Ekspektasi tinggi berakhir datar


Perjalanan Portugal di Piala Dunia berakhir lebih cepat dari yang diharapkan setelah gol telat dari Mikel Merino memastikan kemenangan 1-0 bagi Spanyol di babak 16 besar. Meskipun memiliki lini tengah kelas dunia yang diperkuat oleh Bruno Fernandes, Joao Neves, dan Vitinha, performa Selecao di bawah asuhan Martinez dianggap tidak meyakinkan sepanjang turnamen. Kegagalan besar untuk memenuhi target utama membawa pulang trofi membuat pelatih asal Spanyol itu segera mengumumkan pengunduran dirinya secara resmi.


Pernyataan resmi dari Martinez


Berbicara dalam konferensi pers setelah pertandingan di Dallas, mantan pelatih tim nasional Belgia itu menegaskan bahwa keputusannya untuk mengakhiri masa jabatannya yang dimulai pada Januari 2023 bersifat final.


Martinez mengatakan: "Saya datang ke Portugal untuk memenangkan Piala Dunia, dan saya pikir tanpa memenangkannya, tidak ada gunanya melanjutkan. Dewan dan presiden sekarang memiliki kesempatan untuk memilih pelatih baru… kontrak saya berakhir hari ini."


"Tidak banyak lagi yang bisa dikatakan.
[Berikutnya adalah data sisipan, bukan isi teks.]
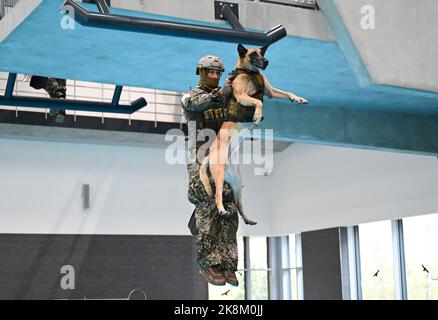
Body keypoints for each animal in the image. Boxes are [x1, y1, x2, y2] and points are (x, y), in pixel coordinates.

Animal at [199, 43, 308, 225]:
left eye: (262, 53)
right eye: (254, 55)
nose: (266, 61)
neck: (249, 72)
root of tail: (210, 153)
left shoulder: (270, 91)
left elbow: (286, 92)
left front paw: (298, 98)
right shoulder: (242, 96)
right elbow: (257, 101)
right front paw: (257, 115)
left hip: (237, 181)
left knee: (238, 204)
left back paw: (247, 218)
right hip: (219, 173)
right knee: (217, 196)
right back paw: (222, 211)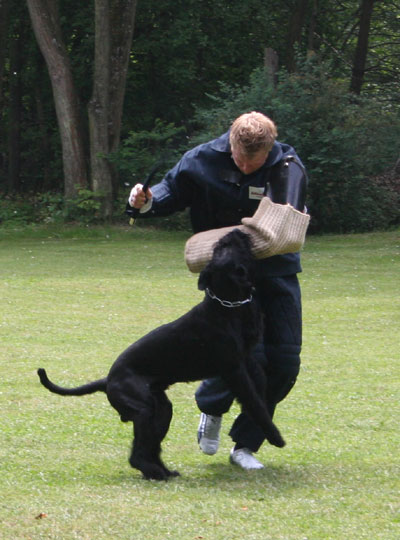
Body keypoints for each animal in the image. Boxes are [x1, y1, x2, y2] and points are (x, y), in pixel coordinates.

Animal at [38, 230, 284, 478]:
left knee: (150, 447)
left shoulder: (246, 359)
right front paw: (275, 436)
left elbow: (259, 388)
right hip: (144, 410)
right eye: (224, 247)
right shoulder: (234, 370)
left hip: (162, 410)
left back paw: (162, 471)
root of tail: (108, 380)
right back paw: (156, 473)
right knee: (138, 453)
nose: (236, 232)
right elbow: (254, 403)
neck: (227, 305)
Saya sangat bangga… Saya merasa diterima seperti orang Portugal lainnya dengan sambutan yang hangat. Ini telah menjadi sebuah kehormatan, sumber kebanggaan, dan tanggung jawab besar."


Generasi emas dalam sorotan


Kepergian Martinez memicu perdebatan luas di media sepak bola internasional mengenai rekam jejaknya dalam menangani skuad bertalenta. Sebelum gagal memaksimalkan potensi generasi emas Portugal saat ini, pelatih berusia 52 tahun itu juga banyak dikritik karena gagal mempersembahkan trofi bagi 'generasi emas' Belgia.
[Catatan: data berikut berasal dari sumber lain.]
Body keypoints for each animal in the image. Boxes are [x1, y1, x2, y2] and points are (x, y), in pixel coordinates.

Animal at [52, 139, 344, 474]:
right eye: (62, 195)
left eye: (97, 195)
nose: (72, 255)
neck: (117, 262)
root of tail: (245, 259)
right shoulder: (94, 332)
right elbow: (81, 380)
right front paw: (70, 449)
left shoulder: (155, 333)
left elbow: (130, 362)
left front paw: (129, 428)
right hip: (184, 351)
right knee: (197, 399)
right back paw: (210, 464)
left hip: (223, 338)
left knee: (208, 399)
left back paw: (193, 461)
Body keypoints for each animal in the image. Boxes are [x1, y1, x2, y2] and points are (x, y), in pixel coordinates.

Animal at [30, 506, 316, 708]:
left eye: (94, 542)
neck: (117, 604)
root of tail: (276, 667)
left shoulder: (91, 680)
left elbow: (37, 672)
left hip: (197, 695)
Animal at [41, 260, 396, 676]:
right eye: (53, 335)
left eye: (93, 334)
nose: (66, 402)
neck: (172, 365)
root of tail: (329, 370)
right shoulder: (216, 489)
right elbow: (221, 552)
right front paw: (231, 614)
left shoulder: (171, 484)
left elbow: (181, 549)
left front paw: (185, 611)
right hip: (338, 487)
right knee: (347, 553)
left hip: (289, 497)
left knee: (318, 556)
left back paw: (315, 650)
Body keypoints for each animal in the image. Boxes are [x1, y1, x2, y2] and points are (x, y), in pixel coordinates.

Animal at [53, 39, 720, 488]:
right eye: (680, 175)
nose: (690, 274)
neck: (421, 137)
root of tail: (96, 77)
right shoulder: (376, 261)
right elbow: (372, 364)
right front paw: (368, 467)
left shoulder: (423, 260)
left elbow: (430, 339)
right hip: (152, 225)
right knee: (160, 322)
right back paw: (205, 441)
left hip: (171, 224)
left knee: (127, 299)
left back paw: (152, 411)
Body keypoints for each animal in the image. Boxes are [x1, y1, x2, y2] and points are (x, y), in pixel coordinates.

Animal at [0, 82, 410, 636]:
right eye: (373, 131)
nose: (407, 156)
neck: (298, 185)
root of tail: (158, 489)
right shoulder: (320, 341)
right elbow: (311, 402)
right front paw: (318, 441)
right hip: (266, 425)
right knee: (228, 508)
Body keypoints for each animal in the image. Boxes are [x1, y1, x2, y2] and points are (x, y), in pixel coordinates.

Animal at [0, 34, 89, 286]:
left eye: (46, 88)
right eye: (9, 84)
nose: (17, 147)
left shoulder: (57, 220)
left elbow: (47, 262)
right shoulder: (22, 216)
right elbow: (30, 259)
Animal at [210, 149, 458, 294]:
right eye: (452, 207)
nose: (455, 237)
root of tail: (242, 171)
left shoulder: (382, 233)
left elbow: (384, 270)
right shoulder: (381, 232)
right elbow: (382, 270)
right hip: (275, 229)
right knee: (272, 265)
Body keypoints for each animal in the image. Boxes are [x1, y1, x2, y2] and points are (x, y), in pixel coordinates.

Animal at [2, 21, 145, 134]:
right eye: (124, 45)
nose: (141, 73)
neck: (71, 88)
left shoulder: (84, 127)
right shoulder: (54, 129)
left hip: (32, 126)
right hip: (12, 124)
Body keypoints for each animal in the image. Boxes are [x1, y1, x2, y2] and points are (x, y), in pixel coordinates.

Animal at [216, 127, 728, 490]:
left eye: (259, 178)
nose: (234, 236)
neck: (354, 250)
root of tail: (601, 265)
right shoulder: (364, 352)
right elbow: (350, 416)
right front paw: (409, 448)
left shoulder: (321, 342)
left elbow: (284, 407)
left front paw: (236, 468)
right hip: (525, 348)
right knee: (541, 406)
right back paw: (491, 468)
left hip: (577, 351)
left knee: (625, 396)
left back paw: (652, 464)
Menurut laporan dari surat kabar Portugal, A Bola, federasi kini menargetkan mantan pelatih Al-Nassr, Jorge Jesus, sebagai kandidat utama untuk memimpin proyek jangka panjang berikutnya.


Era baru di bawah Jesus?


Pelatih veteran berusia 71 tahun itu dijadwalkan bertemu dengan presiden FPF, Pedro Proenca, untuk menandatangani kontrak resmi segera setelah tim kembali ke Lisboa. Tugas berat menanti Jesus, yang akan memikul tanggung jawab besar membangun kembali mentalitas skuad menjelang siklus Euro 2028, sementara masa depan internasional Cristiano Ronaldo masih belum pasti. Dalam jangka panjang, fokusnya akan tertuju pada pembentukan fondasi kuat untuk Piala Dunia 2030, di mana Portugal akan menjadi tuan rumah bersama Spanyol dan Maroko.